Residual-based upper error bound with residual, flux jump, tangential jump, and stabilization estimators.

Abstract

We present both $hp$-a priori and $hp$-a posteriori error analysis of a mixed-order hybrid high-order (HHO) method to approximate second-order elliptic problems on simplicial meshes. Our main result on the $hp$-a priori error analysis is a $\frac12$-order $p$-suboptimal error estimate. This result is, to our knowledge, the first of this kind for hybrid nonconforming methods and matches the state-of-the-art for other nonconforming methods (as discontinuous Galerkin methods) with general (mixed Dirichlet/Neumann) boundary conditions. Our second main result is a residual-based $hp$-a posteriori upper error bound, comprising residual, normal flux jump, tangential jump, and stabilization estimators (plus data oscillation terms). The first three terms are $p$-optimal and only the latter is $\frac12$-order $p$-suboptimal.

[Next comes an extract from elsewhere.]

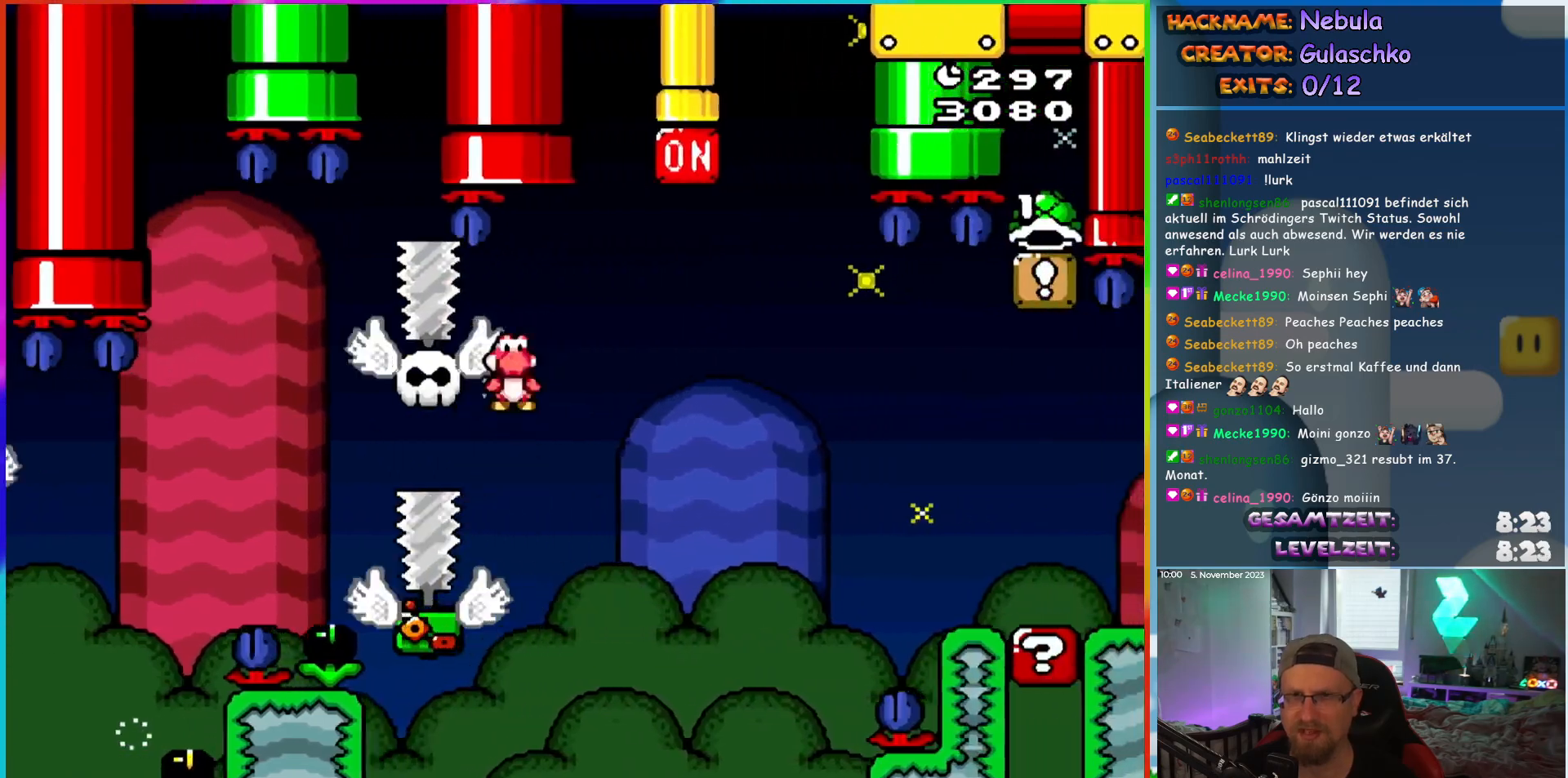
{"dt_ms": 500, "buttons": ["DPAD_RIGHT"], "events": []}
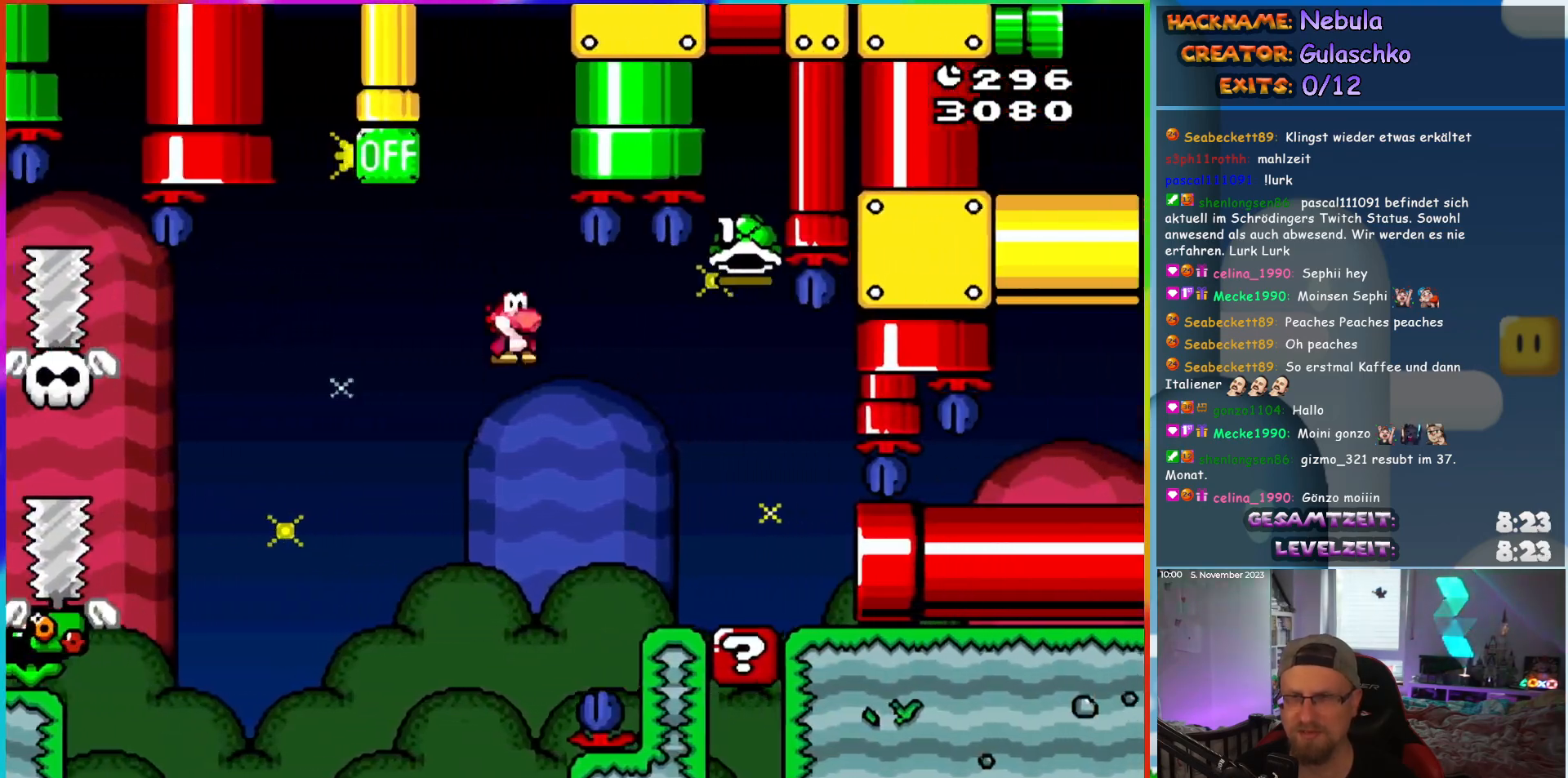
{"dt_ms": 500, "buttons": ["DPAD_RIGHT"], "events": []}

This result is, to our knowledge, the first $hp$-a posteriori error estimate for HHO methods. A novel approach based on the partition-of-unity provided by hat basis functions and on local Helmholtz decompositions on vertex stars is devised to estimate the nonconforming error. Finally, we establish local lower error bounds. Remarkably, the normal flux jump estimator is only $\frac12$-order $p$-suboptimal, as it can be bounded by the stabilization owing to the local conservation property of HHO methods. Numerical examples illustrate the theory.